22    Here, it appears that there were mobile phone records within the Department’s file and the Tribunal was aware of these records by reason of the fact that the Tribunal case manager thought it was appropriate to send SMS messages to the applicant for the purposes of notifying him of the hearing. Having said that, given the circumstances referred to in s 426A(1) of the Act were enlivened, it was open for the Tribunal to take the course that it took. Indeed, it seems to me that the action of dismissing the application, subject to allowing the reinstatement application to be made, rather than proceeding (in the absence of any application for an adjournment) to adjourn the proceedings unilaterally, was a course plainly within the range of possible acceptable outcomes that are defensible in respect of the circumstances of this case.

23    In this regard, the primary judge noted that the applicant had not provided a telephone number in connexion with the review and the following four important matters:

(1)    the Tribunal validly invited the applicant to the hearing and it necessarily follows that it should be inferred that the applicant was on notice of the hearing and the consequences of non-attendance (J[27](a)–(b));

(2)    the statutory exercise of discretion did allow for an opportunity to seek reinstatement of the dismissal application, but the applicant did not avail himself of this opportunity (J[27](c)–(d));

(3)    the applicant had not himself communicated with the Tribunal or provided any documentation during the course of the review, and accordingly, focusing on the review itself, it cannot be said that it was out of character or a departure from a pattern of conduct established that the decision of the Tribunal not to attempt to contact the applicant following the scheduled appearance was, in some way, inexplicable and thus unreasonable (cf Kaur (at 419 [95]–[96]) and AZAFB (at 150 [24])) (J[28]); and

(4)    the applicant did not himself request an adjournment, nor was the Tribunal on notice that an adjournment might reasonably be required (J[28] and [34]).
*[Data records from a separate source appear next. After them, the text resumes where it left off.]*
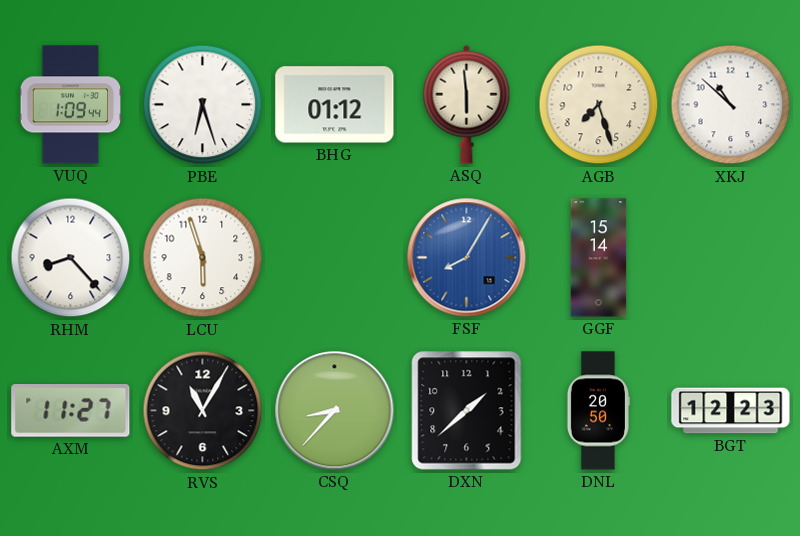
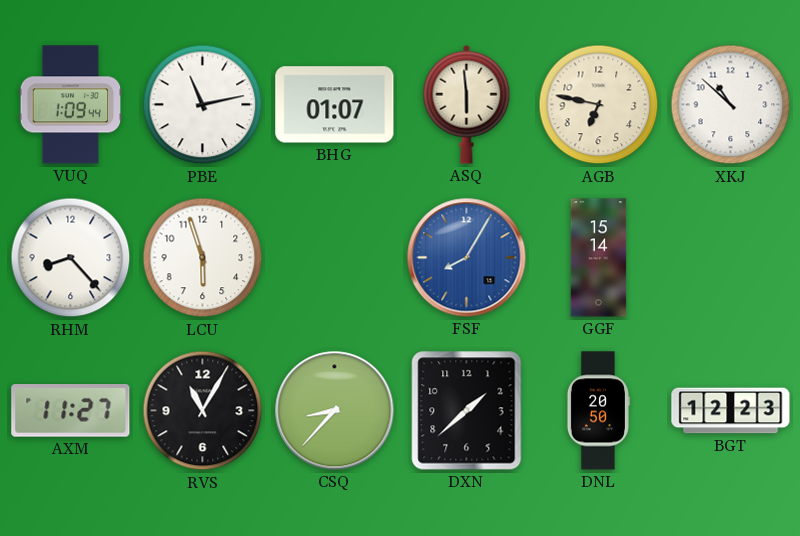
PBE: 6:27 -> 11:13
BHG: 01:12 -> 01:07
AGB: 7:27 -> 6:47
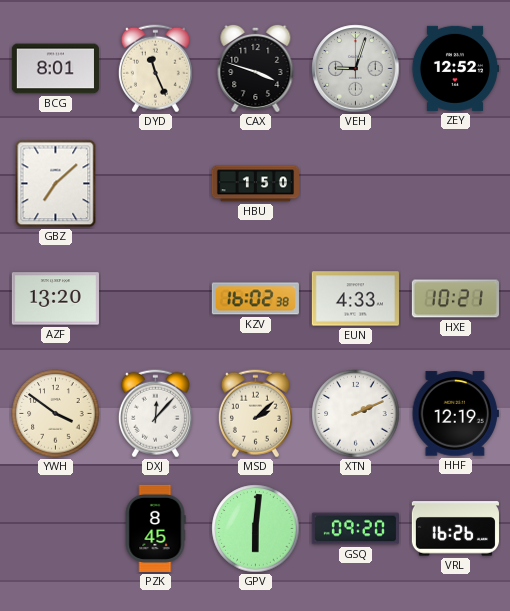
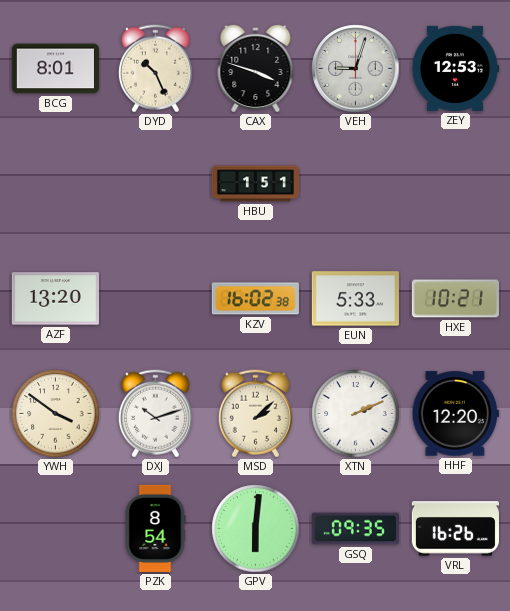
DYD: 11:26 -> 10:26
ZEY: 12:52 -> 12:53
GBZ: 7:08 -> none
HBU: 1:50 -> 1:51
EUN: 4:33 -> 5:33
DXJ: 12:07 -> 10:12
HHF: 12:19 -> 12:20
PZK: 8:45 -> 8:54
GSQ: 09:20 -> 09:35
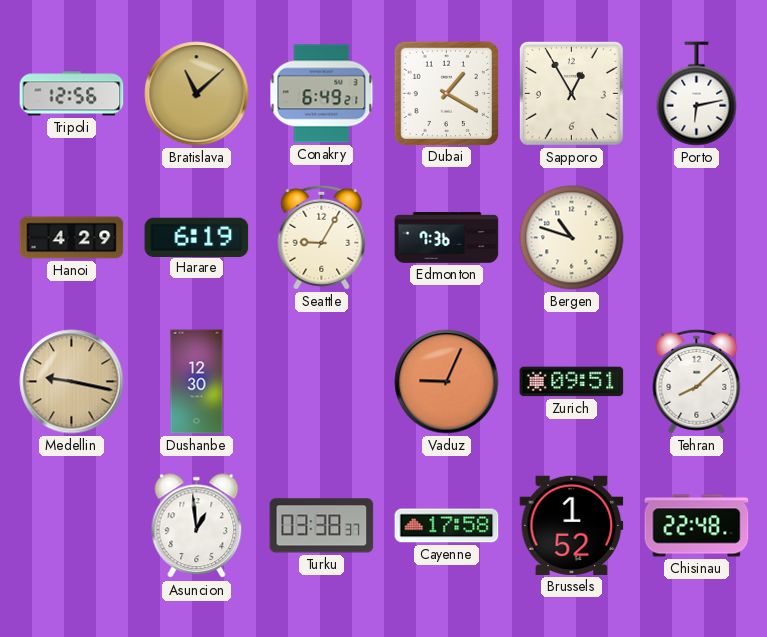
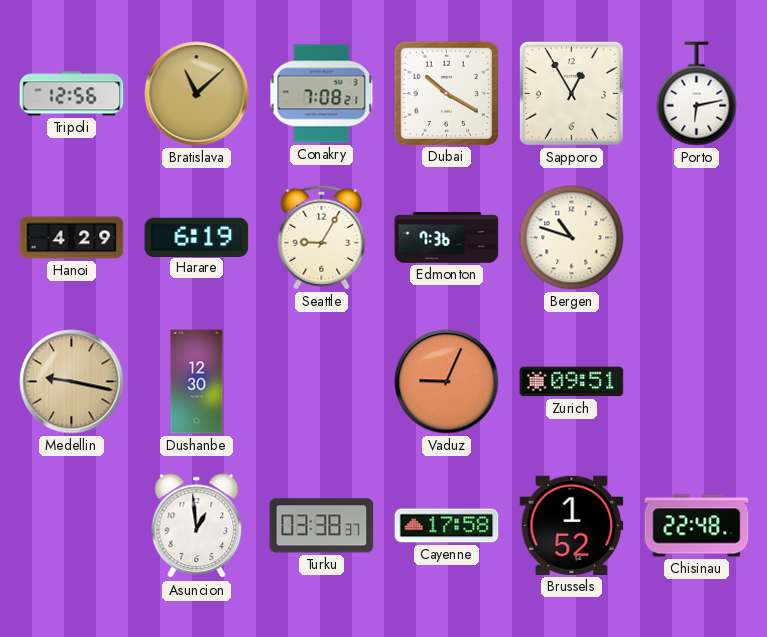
Conakry: 6:49 -> 7:08
Dubai: 1:20 -> 10:20
Tehran: 8:08 -> none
24    There is no error evident in this reasoning. In circumstances where the Tribunal took one of the two courses expressly provided for by s 426A(1A) of the Act, I can discern no error in the primary judge concluding that the Tribunal did not act unreasonably in failing to adjourn the review or to consider doing so, as asserted in the ground of appeal.

E    CONCLUSION

25    It follows that the appeal must be dismissed with costs.

I certify that the preceding twenty-five (25) numbered paragraph is a true copy of the Reasons for Judgment of the Honourable Justice Lee.